START Text block

# Ocean Lakes surf fishing



## wrt1974 (Aug 18, 2015)

Gonna be at Ocean Lakes this weekend and am planning to do some surf fishing. Anyone out there have any luck surf fishing lately? If anyone has any tips or pointers it would be greatly appreciated!! Thanks in advance guys!!


----------



## Scooter2001 (Nov 2, 2009)

Get started super early, pretty crowded in that section of beach.


----------



## wrt1974 (Aug 18, 2015)

You got that right!! Planning on trying it for a couple hours early if possible and then some again in the afternoon when people start clearing out. If it doesn't look to promising Friday may end up hitting one of the piers..


----------



## Flytyingguy1 (Sep 8, 2009)

Been fishing down there for years. Hi everyone I'll be down again September 12th for 3 months. Last year I caught just shy of 300 fish behind the Holiday Inn. You want to go to the end of Oceanlakes property traveling South towards Surfside. You can see the Holiday Inn from the beach. What you want to do is fish low tide ( you want to cast out 80-100 yards ) there is structure out there and holds loads of fish. I use a high low rig with cut finger mullet. If you can't get fresh don't buy from the Oceanlakes store you don't know how long it's been sitting there. Try one of the bait stores. Bob's in Garden City but I like Perrys or the Outpost in Murrells Inlet. ( I usually catch my own with a cast net ) stay a couple of houses down from the Holiday Inn on Oceanlakes property. Always had luck there.


----------



## wvdave107 (Jul 12, 2015)

Fly If you don't mind me asking, where do you catch your bait. I plan on being at Ocean Lakes the 30th - 7th. Plan on catching bait, just not sure if there is anyplace around Ocean Lakes. Ill be trying the surf early in the mornings or maybe down by SS pier. Any advice is appreciated. Thanks


----------



## wrt1974 (Aug 18, 2015)

END Text block
START Recorded data

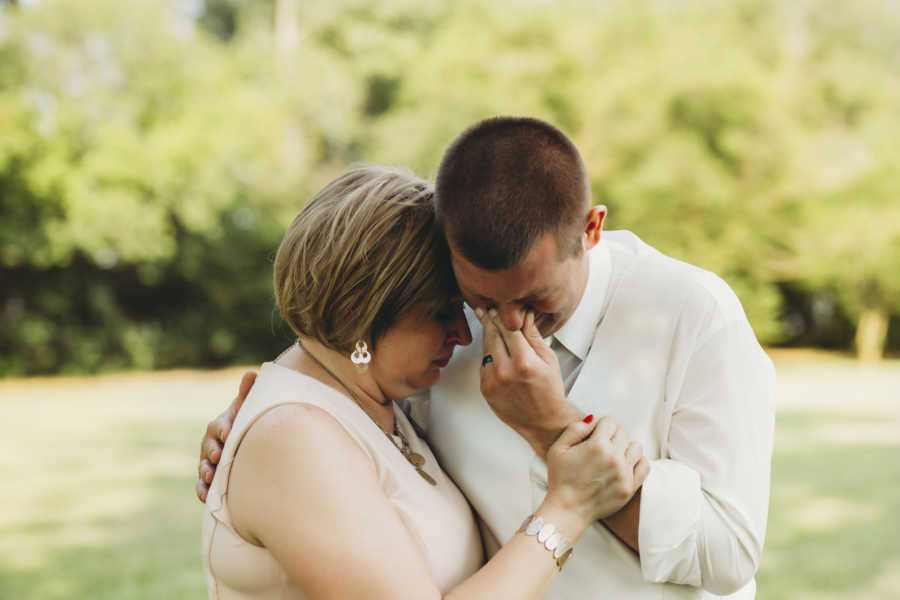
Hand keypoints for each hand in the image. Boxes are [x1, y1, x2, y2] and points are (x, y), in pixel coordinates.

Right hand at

END Recorded data

Problem A:
Answer these questions from the Ocean Lakes surf fishing thread, one answer per line, marked (i), (ii), (iii) like the questions.
(i) How far out does Flytyingguy1 say to cast at low tide?
(ii) Which dates does wvdave107 plan to be at Ocean Lakes?
(iii) What does Scooter2001 advise about timing?
Problem B:
Give every distinct username that heads a post in the Ocean Lakes surf fishing thread.
Problem C:
Carry on the Ocean Lakes surf fishing thread from the point where it stops.

Exercise result A:
(i) 80-100 yards
(ii) The 30th - 7th
(iii) Get started super early

Exercise result B:
wrt1974
Scooter2001
Flytyingguy1
wvdave107

Exercise result C:
Thank a lot for the info!!! Will use your advise! Hopefully we can catch some, it's my sons birthday this weekend and he loves fishing!! Thanks again!!!


----------



## SmoothLures (Feb 13, 2008)

wvdave107 said:


> Fly If you don't mind me asking, where do you catch your bait. I plan on being at Ocean Lakes the 30th - 7th. Plan on catching bait, just not sure if there is anyplace around Ocean Lakes. Ill be trying the surf early in the mornings or maybe down by SS pier. Any advice is appreciated. Thanks


Tons and tons of mullet in the surf.


----------



## wrt1974 (Aug 18, 2015)

Thanks all of you for all the tips and advice!! Hopefully we will do well. As far as the bait, will prob use the finger mullet. Last time we were there he was catching lots of them with his cast net in the surf so we should be good with the bait as long as he can catch us some more this weekend.. lol


----------



## Flytyingguy1 (Sep 8, 2009)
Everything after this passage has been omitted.